Richardson, a firebrand civil rights activist and pioneer, died in her sleep and had not been ill.
Civil rights pioneer Gloria Richardson, a woman known for her unrelenting activism, has died. A great loss for the Black community, Richardson’s determination not to back down while protesting racial inequality was captured in a photograph as she pushed away the bayonet of a National Guardsman.
Her granddaughter, Tya Young, confirmed Richardson’s passing, saying that she died in her sleep Thursday in New York City and had not been ill. Young also added an extra measure of intent for those who felt she had been overlooked in the chronicling of civil rights history. “She did it because it needed to be done, and she was born a leader,” Young said.
Richardson was the first woman to lead a prolonged grassroots civil rights movement outside the Deep South.
In 1962, she helped organize and led the Cambridge Movement on Maryland’s Eastern Shore with sit-ins to desegregate restaurants, bowling alleys and movie theaters in protests that marked an early part of the budding Black Power movement.
“I say that the Cambridge Movement was the soil in which Richardson planted a seed of Black power and nurtured its growth,” said Joseph R. Fitzgerald, who wrote a 2018 biography on Richardson titled The Struggle is Eternal: Gloria Richardson and Black Liberation. She became the leader of demonstrations over bread and butter economic issues like jobs, health care access and sufficient housing.
“Everything that the Black Lives Matter movement is working at right now is a continuation of what the Cambridge Movement was doing,” Fitzgerald said.

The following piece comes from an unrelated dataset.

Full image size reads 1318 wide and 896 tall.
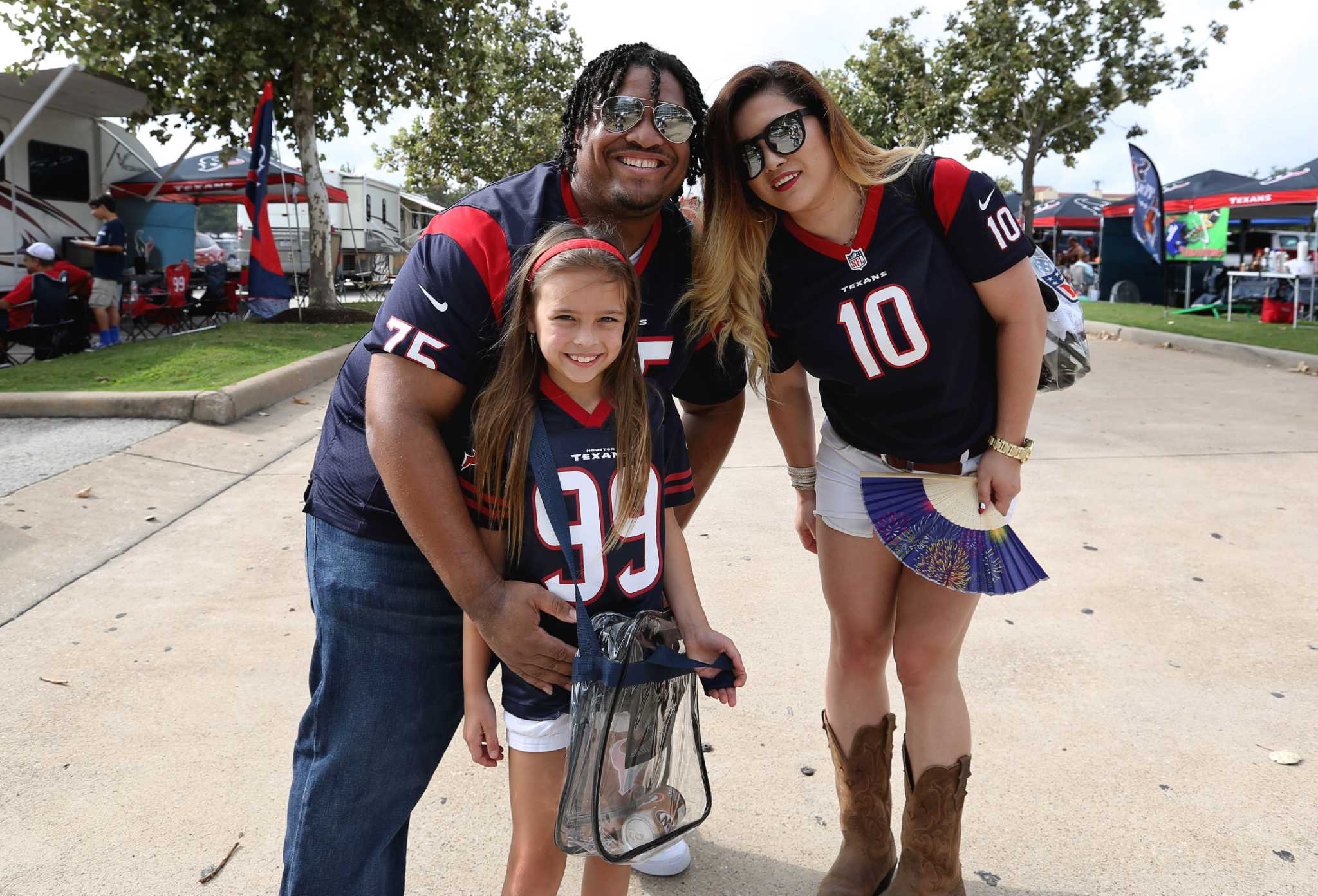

In pursuit of these goals, Richardson stood up for and advocated for the right of Black people to defend themselves whenever forces of evil attacked them.
“Richardson always supported the use of nonviolent direct action during protests, but once the protests were over and if Black people were attacked by whites she fully supported their right to defend themselves,” Fitzgerald said.
Born in Baltimore, Richardson later moved to Cambridge in Maryland’s Dorchester County, which is the same area where Harriet Tubman was born. She enrolled at Howard University when she was 16, and later in 1962 she attended the meeting of the Student Nonviolent Coordinating Committee in Atlanta, later joining the board.
The following year in the summer of 1963, peaceful sit-ins turned violent in Cambridge, and Gov. J. Millard Tawes declared martial law. Cambridge Mayor Calvin Mowbray asked Richardson to halt the demonstrations in exchange for an end to the arrests of Black protesters, and Richardson declined to do so. On June 11, rioting by white supremacists erupted and Tawes called in the National Guard.
With the city still under National Guard presence, Richardson met with U.S. Attorney General Robert Kennedy to negotiate what became informally known as the “Treaty of Cambridge.” It ordered equal access to public accommodations in Cambridge in return for a one-year moratorium on demonstrations. Richardson was a signatory to the treaty, but she had never agreed to end the demonstrations.
It was only the passage of the Civil Rights Act of 1964 that began to resolve issues at the local level.
She was one of the nation’s leading female civil rights’ activists and inspired younger activists who went on to protest racial inequality in the late 1960s and into the 1970s.
Richardson was on the stage at the pivotal March on Washington in 1963 as one of six women listed as “fighters for freedom” on the program. However, she was only allowed to say “hello” before the microphone was taken from her.
She would later resign from the Nonviolent Action Committee in the summer of 1964. After divorcing her first husband, she remarried photographer Frank Dandridge and moved to New York where she worked for the National Council for Negro Women.
A true inspiration to those who continue to fight and advocate for the equal treatment of Black Americans, Gloria Richardson is survived by her daughters, Donna Orange and Tamara Richardson, and granddaughters Tya Young and Michelle Price.
Here at EBONY, we give our thanks for her support and service, and offer sincerest condolences to the Richardson family.